The LM3915 is another popular IC that can be used to build interesting circuits. It is designed to drive 10 LEDs depending on the analog voltage signal applied to the input.
The LM3915 has an adjustable voltage reference and each of the LEDs represent a 3dB step, this makes it a perfect chip to build a volume unit meter or VU meter.
It can only handle one input at a time, so we use two LM3915 ICs to handle both the channels. The audio signal from the Bluetooth receiver is of low amplitude and we use an LM358 op-amp to amplify this.
Since the LM358 contains two individual op-amps, a single IC is sufficient for both the channels. The circuit for the right and left channels are identical so we can simply look at the right channel for now.
The audio input is first fed into the op-amp which increases the signal amplitude by approximately 8 times. The signal is then passed through a capacitor to block the DC component and is then passed through a trimpot, the output of which is fed into the LM3915 IC.
As we will see later, the trimpot allows us to adjust the output signal and this would only need to be done once. Resistors R10 and R11 set the reference voltage which is about 450mV when the circuit is powered with 5V. R12 is used to set the LED brightness.
This is what the assembled PCB looks like. Let’s connect the audio output from the Bluetooth speaker PCB to the VU meter and let us switch ON the power supply.

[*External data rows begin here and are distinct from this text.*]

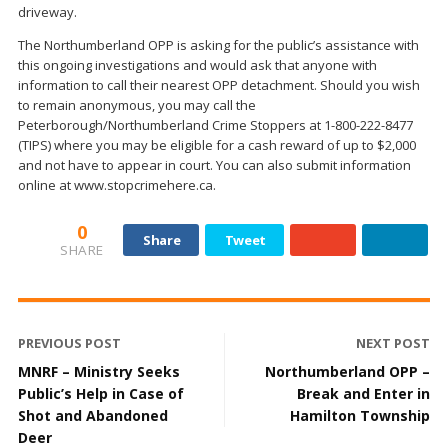
driveway.
The Northumberland OPP is asking for the public’s assistance with
this ongoing investigations and would ask that anyone with
information to call their nearest OPP detachment. Should you wish
to remain anonymous, you may call the
Peterborough/Northumberland Crime Stoppers at 1-800-222-8477
(TIPS) where you may be eligible for a cash reward of up to $2,000
and not have to appear in court. You can also submit information
online at www.stopcrimehere.ca.
0
Share
Tweet
SHARE
PREVIOUS POST
NEXT POST
MNRF – Ministry Seeks
Northumberland OPP –
Public’s Help in Case of
Break and Enter in
Shot and Abandoned
Hamilton Township
Deer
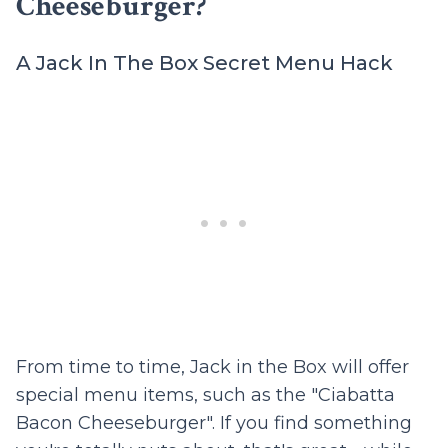
Cheeseburger?
A Jack In The Box Secret Menu Hack
From time to time, Jack in the Box will offer
special menu items, such as the "Ciabatta
Bacon Cheeseburger". If you find something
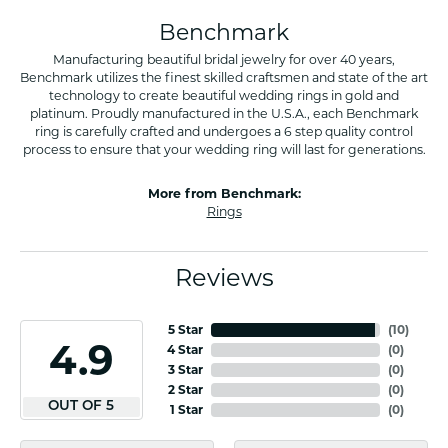
Benchmark
Manufacturing beautiful bridal jewelry for over 40 years,
Benchmark utilizes the finest skilled craftsmen and state of the art
technology to create beautiful wedding rings in gold and
platinum. Proudly manufactured in the U.S.A., each Benchmark
ring is carefully crafted and undergoes a 6 step quality control
process to ensure that your wedding ring will last for generations.
More from Benchmark:
Rings
Reviews
5 Star
(
10
)
4.9
4 Star
(
0
)
3 Star
(
0
)
2 Star
(
0
)
OUT OF 5
1 Star
(
0
)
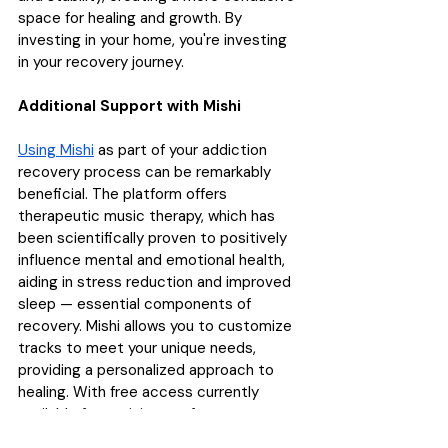
space for healing and growth. By 
investing in your home, you're investing 
in your recovery journey.
Additional Support with Mishi
Using Mishi
 as part of your addiction 
recovery process can be remarkably 
beneficial. The platform offers 
therapeutic music therapy, which has 
been scientifically proven to positively 
influence mental and emotional health, 
aiding in stress reduction and improved 
sleep — essential components of 
recovery. Mishi allows you to customize 
tracks to meet your unique needs, 
providing a personalized approach to 
healing. With free access currently 
available for a minimum of one year, 
incorporating Mishi into your daily 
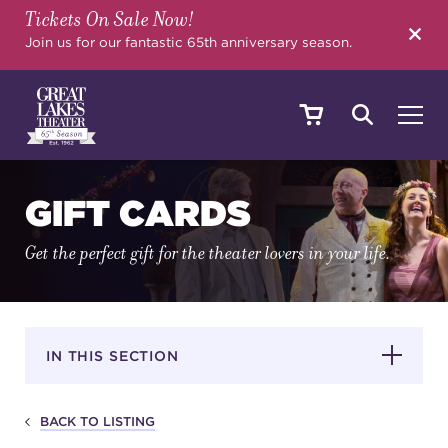
Tickets On Sale Now!
SEARCH
Join us for our fantastic 65th anniversary season.
SHOWS & EVENTS
GIFT CARDS
Get the perfect gift for the theater lovers in your life.
CALENDAR
YOUR VISIT
IN THIS SECTION
BACK TO LISTING
EDUCATION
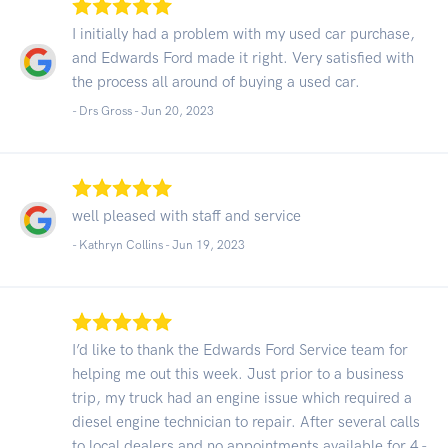
I initially had a problem with my used car purchase,
and Edwards Ford made it right. Very satisfied with
the process all around of buying a used car.
- Drs Gross -
Jun 20, 2023
well pleased with staff and service
- Kathryn Collins -
Jun 19, 2023
I’d like to thank the Edwards Ford Service team for
helping me out this week. Just prior to a business
trip, my truck had an engine issue which required a
diesel engine technician to repair. After several calls
to local dealers and no appointments available for 4 -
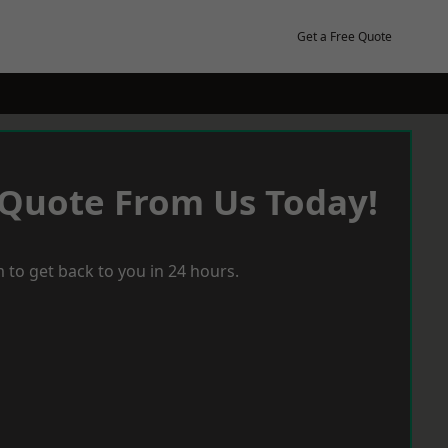
Get a Free Quote
 Quote From Us Today!
 to get back to you in 24 hours.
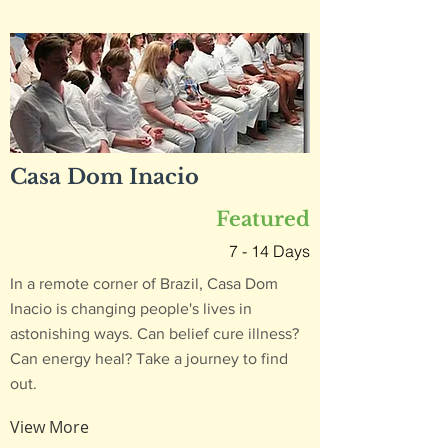
Casa Dom Inacio
Featured
7 - 14 Days
In a remote corner of Brazil, Casa Dom
Inacio is changing people's lives in
astonishing ways. Can belief cure illness?
Can energy heal? Take a journey to find
out.
View More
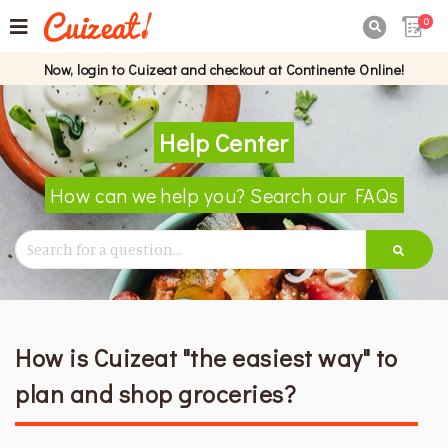
0

Now, login to Cuizeat and checkout at Continente Online!
Help Center
How can we help you? Search our FAQs
How is Cuizeat "the easiest way" to
plan and shop groceries?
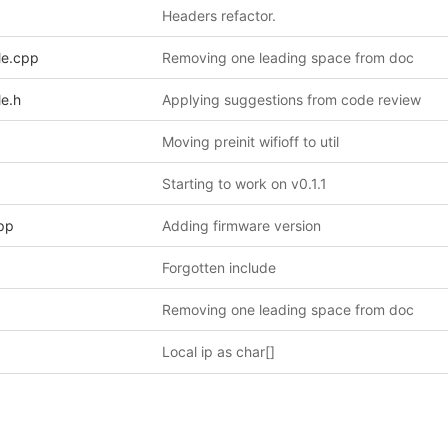
Headers refactor.
le.cpp
Removing one leading space from doc
le.h
Applying suggestions from code review
Moving preinit wifioff to util
Starting to work on v0.1.1
pp
Adding firmware version
Forgotten include
Removing one leading space from doc
Local ip as char[]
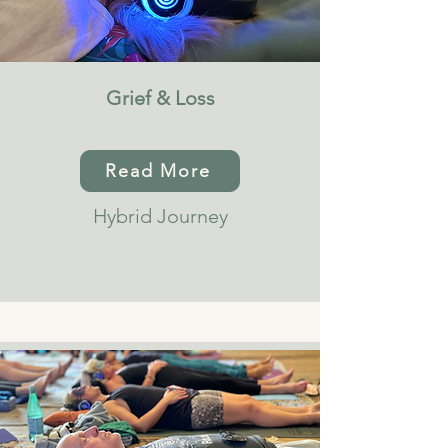
Grief & Loss
Read More
Hybrid Journey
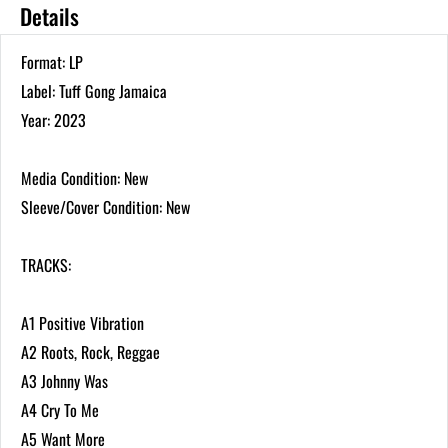
Details
Format: LP
Label: Tuff Gong Jamaica
Year: 2023
Media Condition: New
Sleeve/Cover Condition: New
TRACKS:
A1 Positive Vibration
A2 Roots, Rock, Reggae
A3 Johnny Was
A4 Cry To Me
A5 Want More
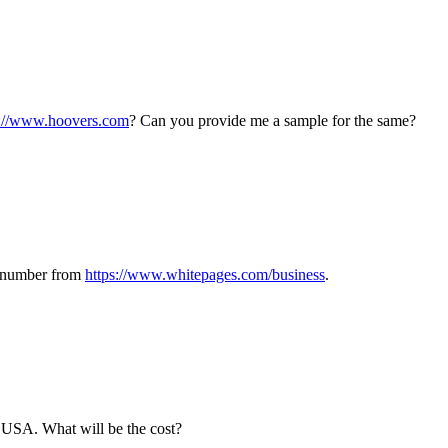
p://www.hoovers.com
? Can you provide me a sample for the same?
ct number from
https://www.whitepages.com/business
.
e USA. What will be the cost?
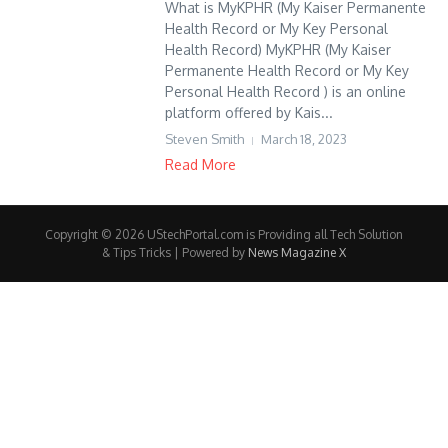
What is MyKPHR (My Kaiser Permanente
Health Record or My Key Personal
Health Record) MyKPHR (My Kaiser
Permanente Health Record or My Key
Personal Health Record ) is an online
platform offered by Kais...
Steven Smith
March 18, 2023
Read More
Copyright © 2026 UStechPortal.com is Providing all Tech Solution
& Tips Tricks | Powered by
News Magazine X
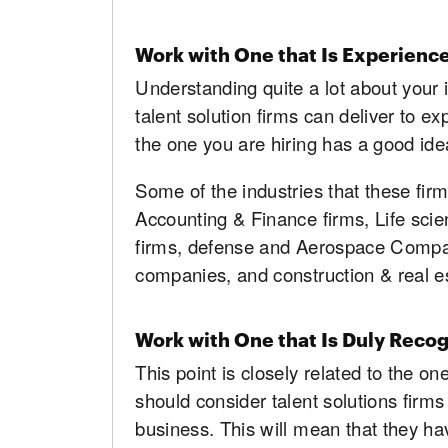
Work with One that Is Experience
Understanding quite a lot about your i
talent solution firms can deliver to e
the one you are hiring has a good ide
Some of the industries that these fir
Accounting & Finance firms, Life sci
firms, defense and Aerospace Compan
companies, and construction & real 
Work with One that Is Duly Reco
This point is closely related to the o
should consider talent solutions firms 
business. This will mean that they ha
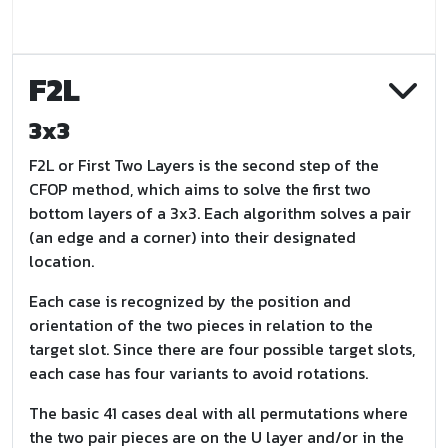
F2L
3x3
F2L or First Two Layers is the second step of the
CFOP method, which aims to solve the first two
bottom layers of a 3x3. Each algorithm solves a pair
(an edge and a corner) into their designated
location.
Each case is recognized by the position and
orientation of the two pieces in relation to the
target slot. Since there are four possible target slots,
each case has four variants to avoid rotations.
The basic 41 cases deal with all permutations where
the two pair pieces are on the U layer and/or in the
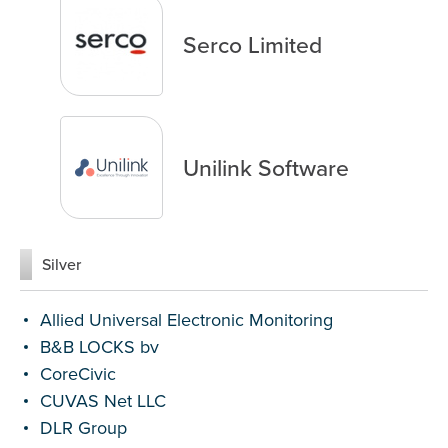
Serco Limited
Unilink Software
Silver
Allied Universal Electronic Monitoring
B&B LOCKS bv
CoreCivic
CUVAS Net LLC
DLR Group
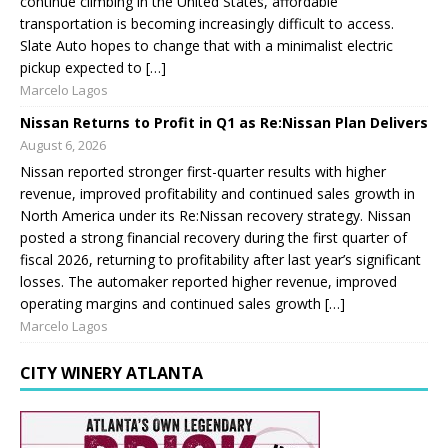
continue climbing in the United States, affordable
transportation is becoming increasingly difficult to access.
Slate Auto hopes to change that with a minimalist electric
pickup expected to […]
Marcelo Lagos
Nissan Returns to Profit in Q1 as Re:Nissan Plan Delivers
August 6, 2026
Nissan reported stronger first-quarter results with higher
revenue, improved profitability and continued sales growth in
North America under its Re:Nissan recovery strategy. Nissan
posted a strong financial recovery during the first quarter of
fiscal 2026, returning to profitability after last year’s significant
losses. The automaker reported higher revenue, improved
operating margins and continued sales growth […]
Marcelo Lagos
CITY WINERY ATLANTA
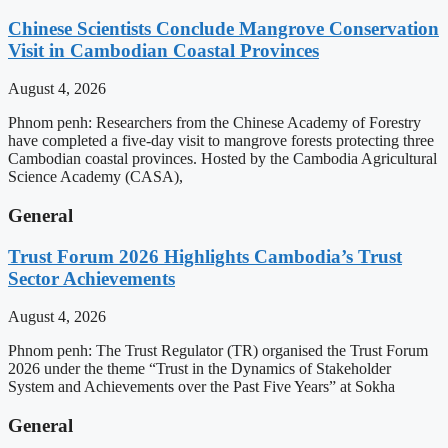
Chinese Scientists Conclude Mangrove Conservation
Visit in Cambodian Coastal Provinces
August 4, 2026
Phnom penh: Researchers from the Chinese Academy of Forestry
have completed a five-day visit to mangrove forests protecting three
Cambodian coastal provinces. Hosted by the Cambodia Agricultural
Science Academy (CASA),
General
Trust Forum 2026 Highlights Cambodia’s Trust
Sector Achievements
August 4, 2026
Phnom penh: The Trust Regulator (TR) organised the Trust Forum
2026 under the theme “Trust in the Dynamics of Stakeholder
System and Achievements over the Past Five Years” at Sokha
General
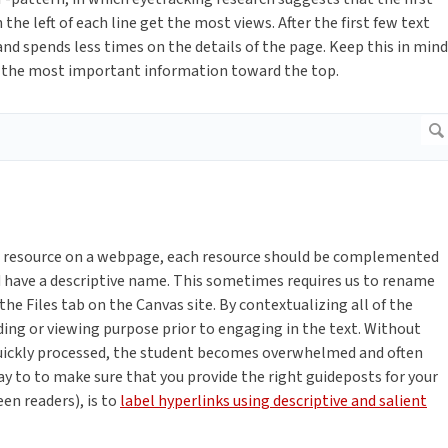
the left of each line get the most views. After the first few text
nd spends less times on the details of the page. Keep this in mind
ep the most important information toward the top.
or resource on a webpage, each resource should be complemented
uld have a descriptive name. This sometimes requires us to rename
he Files tab on the Canvas site. By contextualizing all of the
ding or viewing purpose prior to engaging in the text. Without
uickly processed, the student becomes overwhelmed and often
ay to to make sure that you provide the right guideposts for your
een readers), is to
label hyperlinks using descriptive and salient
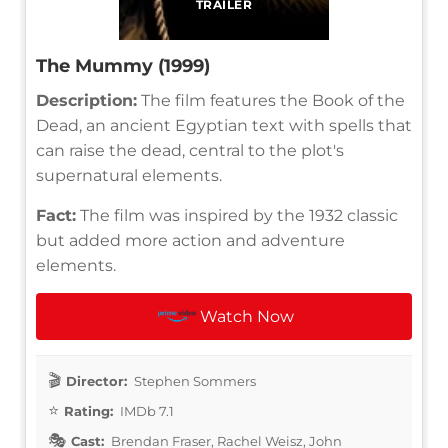
TRAILER
The Mummy (1999)
Description:
The film features the Book of the
Dead, an ancient Egyptian text with spells that
can raise the dead, central to the plot's
supernatural elements.
Fact:
The film was inspired by the 1932 classic
but added more action and adventure
elements.
Watch Now
Director:
Stephen Sommers
Rating:
IMDb 7.1
Cast:
Brendan Fraser, Rachel Weisz, John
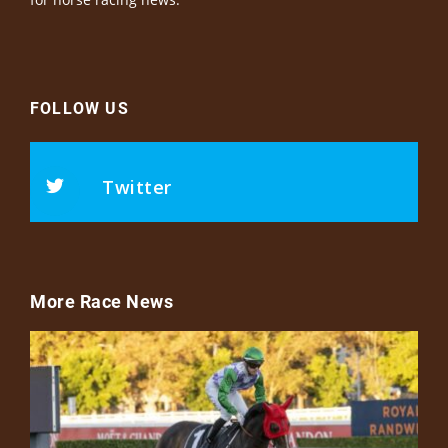
FOLLOW US
Twitter
More Race News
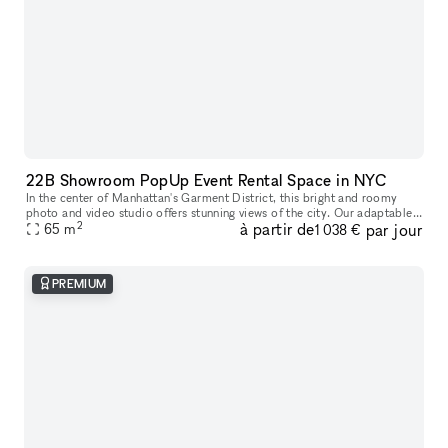
22B Showroom PopUp Event Rental Space in NYC
In the center of Manhattan's Garment District, this bright and roomy
photo and video studio offers stunning views of the city. Our adaptable
2
à partir de
par jour
venue is tastefully furnished to accommodate a broad varie
65
m
1 038 €
PREMIUM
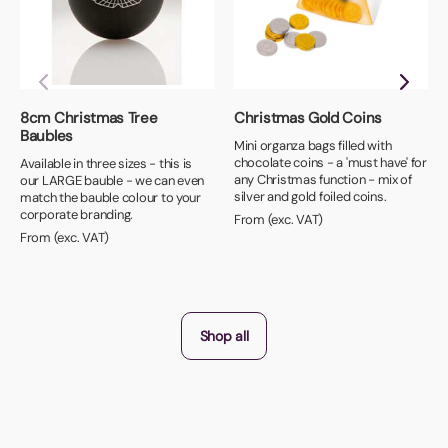
8cm Christmas Tree
Christmas Gold Coins
Baubles
Mini organza bags filled with
chocolate coins - a 'must have' for
Available in three sizes - this is
any Christmas function - mix of
our LARGE bauble - we can even
silver and gold foiled coins.
match the bauble colour to your
corporate branding.
From (exc. VAT)
From (exc. VAT)
Shop all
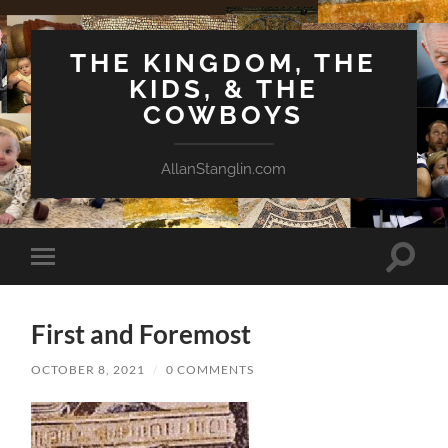
THE KINGDOM, THE
KIDS, & THE
COWBOYS
AllanStanglin.com
Toggle
Toggle
search
mobile
field
menu
First and Foremost
OCTOBER 8, 2021
/
0 COMMENTS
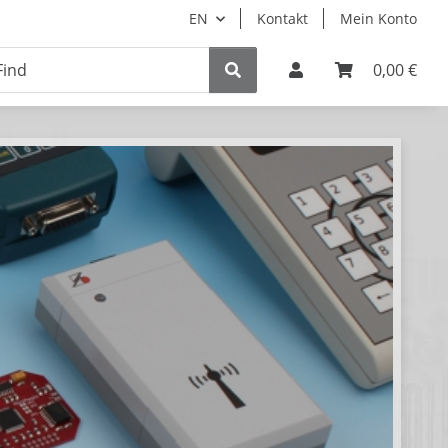
EN
Kontakt
Mein Konto
0,00 €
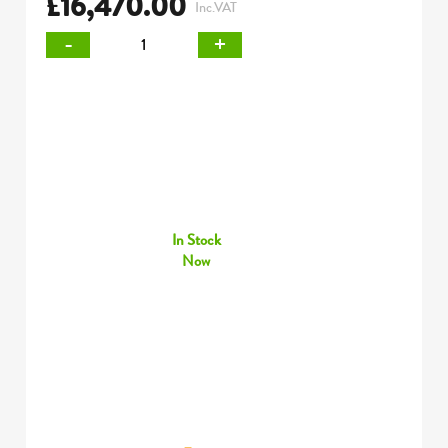
£
16,470.00
Inc.VAT
-
+
In Stock
Now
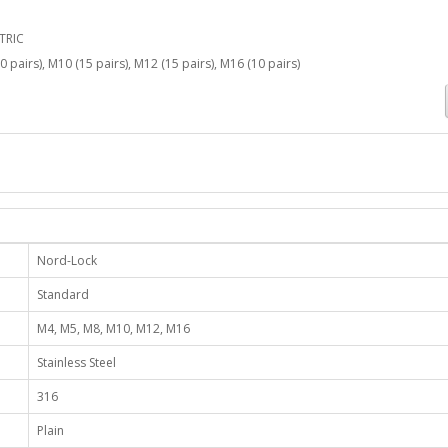
TRIC
0 pairs), M10 (15 pairs), M12 (15 pairs), M16 (10 pairs)
Nord-Lock
Standard
M4, M5, M8, M10, M12, M16
Stainless Steel
316
Plain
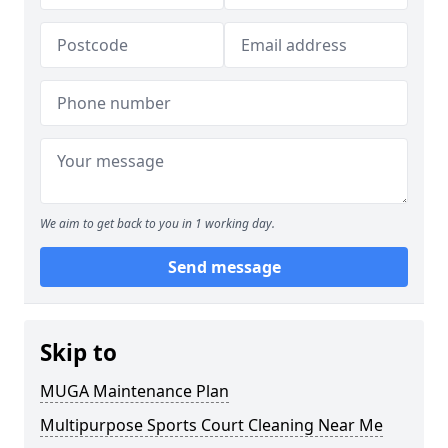
We aim to get back to you in 1 working day.
Send message
Skip to
MUGA Maintenance Plan
Multipurpose Sports Court Cleaning Near Me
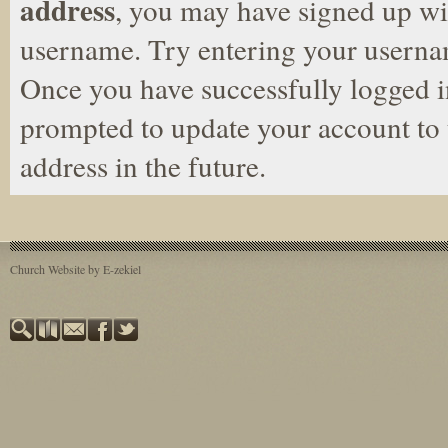
address
, you may have signed up wit
username. Try entering your userna
Once you have successfully logged i
prompted to update your account to 
address in the future.
Church Website by E-zekiel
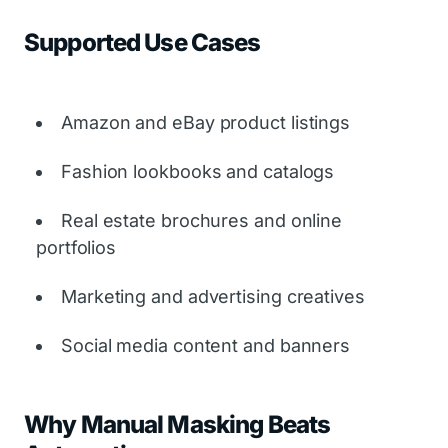
Supported Use Cases
Amazon and eBay product listings
Fashion lookbooks and catalogs
Real estate brochures and online
portfolios
Marketing and advertising creatives
Social media content and banners
Why Manual Masking Beats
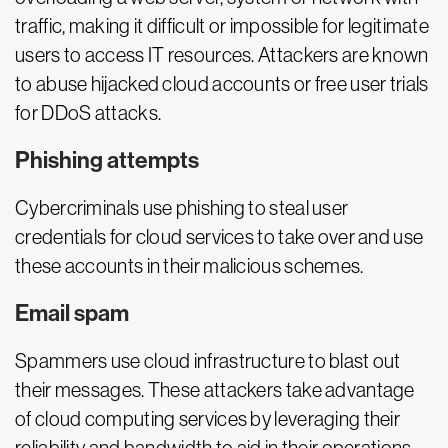
traffic, making it difficult or impossible for legitimate
users to access IT resources. Attackers are known
to abuse hijacked cloud accounts or free user trials
for DDoS attacks.
Phishing attempts
Cybercriminals use phishing to steal user
credentials for cloud services to take over and use
these accounts in their malicious schemes.
Email spam
Spammers use cloud infrastructure to blast out
their messages. These attackers take advantage
of cloud computing services by leveraging their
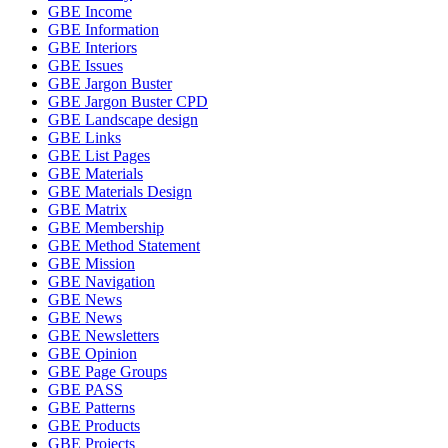
GBE Income
GBE Information
GBE Interiors
GBE Issues
GBE Jargon Buster
GBE Jargon Buster CPD
GBE Landscape design
GBE Links
GBE List Pages
GBE Materials
GBE Materials Design
GBE Matrix
GBE Membership
GBE Method Statement
GBE Mission
GBE Navigation
GBE News
GBE News
GBE Newsletters
GBE Opinion
GBE Page Groups
GBE PASS
GBE Patterns
GBE Products
GBE Projects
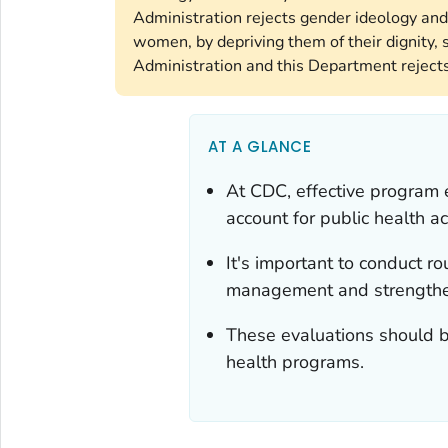
Administration rejects gender ideology and
women, by depriving them of their dignity, s
Administration and this Department rejects 
AT A GLANCE
At CDC, effective program 
account for public health ac
It's important to conduct r
management and strengthen
These evaluations should be
health programs.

We can adjust the audio level that is fed to the LM3915 by adjusting the potentiometers. By default, the LM3915 represents the audio level by illuminating a single LED corresponding to the audio level, but since the actual audio signal level changes rapidly, we not only see the peak, but also the lower audio levels that build-up to the peak.
Adding a jumper to the mode pin will switch the LM3915 into the bar mode, which illuminates the LED corresponding to the peak audio signal level and all the others below it. One thing to note is that even though we have the same amount of current flowing through the LEDs the green LED appears to be much brighter than rest. One way around this would be to add individual current limiting resistors for the green LEDs.